Anna wants to leave Moscow the next day. Dolly finds her sister-in-law strangely nervous, always close to tears, but Anna is unable to tell her why, that she is leaving sooner than intended in order to avoid Vronsky. She confesses to Dolly that Kitty is jealous on her account and she had caused her misery at the ball. Dolly remonstrates soothingly, saying she is glad that her sister had no further hopes for Vronsky since he is so fickle. At parting the two women embrace and profess sincere affection.

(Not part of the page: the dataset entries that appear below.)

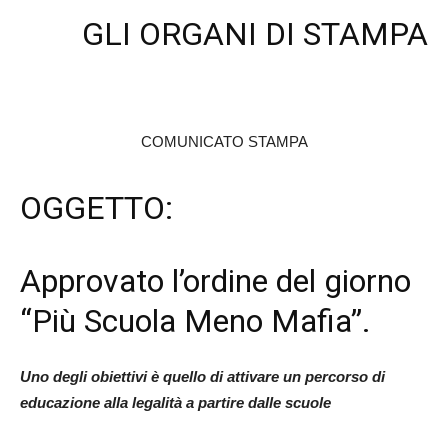
GLI ORGANI DI STAMPA
COMUNICATO STAMPA
OGGETTO:
Approvato l’ordine del giorno
“Più Scuola Meno Mafia”.
Uno degli obiettivi è quello di attivare un percorso di
educazione alla legalità a partire dalle scuole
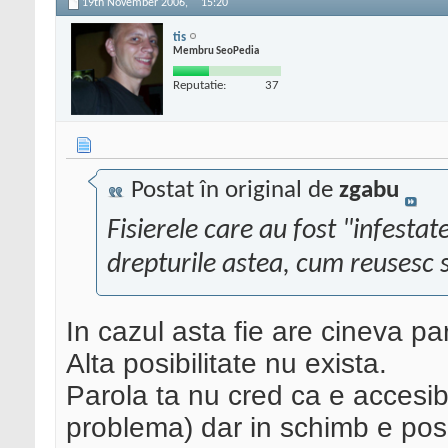
19th November 2006,
15:20
tis
Membru SeoPedia
Reputatie:
37
Postat în original de
zgabu
Fisierele care au fost "infesta
drepturile astea, cum reusesc 
In cazul asta fie are cineva par
Alta posibilitate nu exista.
Parola ta nu cred ca e accesibi
problema) dar in schimb e posi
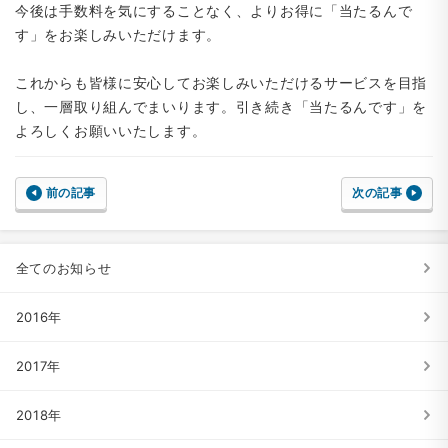
今後は手数料を気にすることなく、よりお得に「当たるんで
す」をお楽しみいただけます。
これからも皆様に安心してお楽しみいただけるサービスを目指
し、一層取り組んでまいります。引き続き「当たるんです」を
よろしくお願いいたします。
前の記事
次の記事
全てのお知らせ
2016年
2017年
2018年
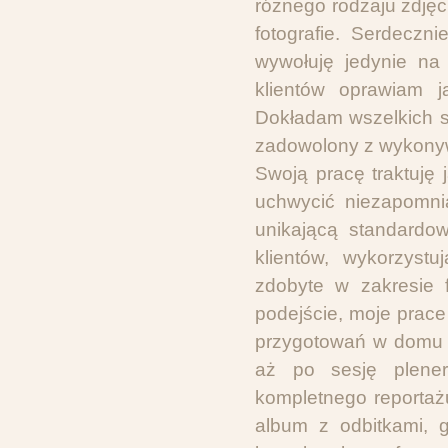
różnego rodzaju zdjęc
fotografie. Serdeczn
wywołuję jedynie na 
klientów oprawiam j
Dokładam wszelkich st
zadowolony z wykony
Swoją pracę traktuję
uchwycić niezapomni
unikającą standardo
klientów, wykorzystu
zdobyte w zakresie f
podejście, moje prace
przygotowań w domu P
aż po sesję plene
kompletnego reportaż
album z odbitkami, 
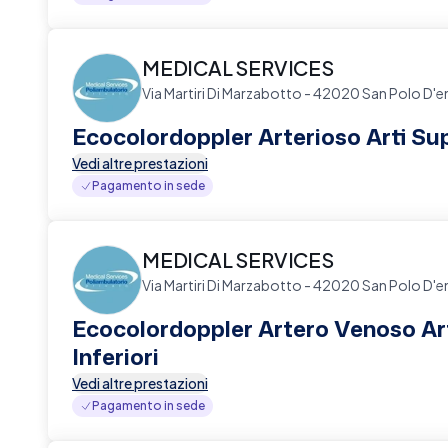
MEDICAL SERVICES
Via Martiri Di Marzabotto - 42020 San Polo D'e
Ecocolordoppler Arterioso Arti Sup
Vedi altre prestazioni
Pagamento in sede
MEDICAL SERVICES
Via Martiri Di Marzabotto - 42020 San Polo D'e
Ecocolordoppler Artero Venoso Ar
Inferiori
Vedi altre prestazioni
Pagamento in sede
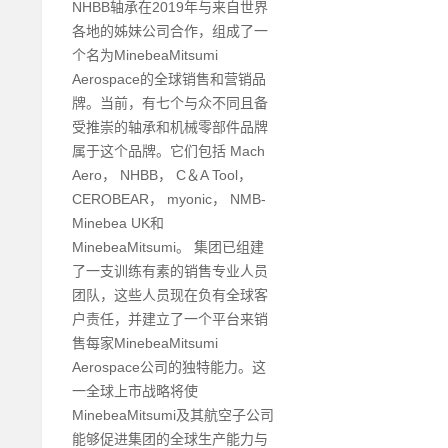
NHBB轴承在2019年与来自世界
各地的姊妹公司合作，组成了一
个名为MinebeaMitsumi
Aerospace的全球销售和营销品
牌。当前，有七个与众不同且备
受推崇的轴承和机械零部件品牌
属于这个品牌。它们包括 Mach
Aero， NHBB， C＆A Tool，
CEROBEAR， myonic， NMB-
Minebea UK和
MinebeaMitsumi。 集团已组建
了一支训练有素的销售专业人员
团队，这些人员现在负有全球客
户责任，并建立了一个平台来销
售每家MinebeaMitsumi
Aerospace公司的独特能力。这
一全球上市战略将使
MinebeaMitsumi及其航空子公司
能够促进集团的全球生产能力与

Nervous and excited, Anna is relieved to be on the train journeying home to her son and husband and resume her nice comfortable way of life again. She thinks of Vronsky and wonders at her vague feeling of shame when there is nothing to be ashamed about. Still tense, she alights at the next station for a breath of cold air. Suddenly Vronsky appears at her side and she is seized by a feeling of joyful pride at his look of reverence and devotion. "You know that I have come to be where you are," he says, "I can't help it." Pausing before her answer, Anna feels this moment in the midst of a snowstorm has drawn them close together. She begs him to forget, as she had forgotten it, the statement he has just uttered.
Still in her tense mood, Anna cannot sleep for the rest of the trip. Meeting her husband at the station, she feels dissatisfied with "his imposing and frigid figure, his high pitched voice, now noticing how his ears stick out." What she suddenly recognizes for the first time, is "an intimate feeling, like a consciousness of hypocrisy, which she experienced in her relations with her husband."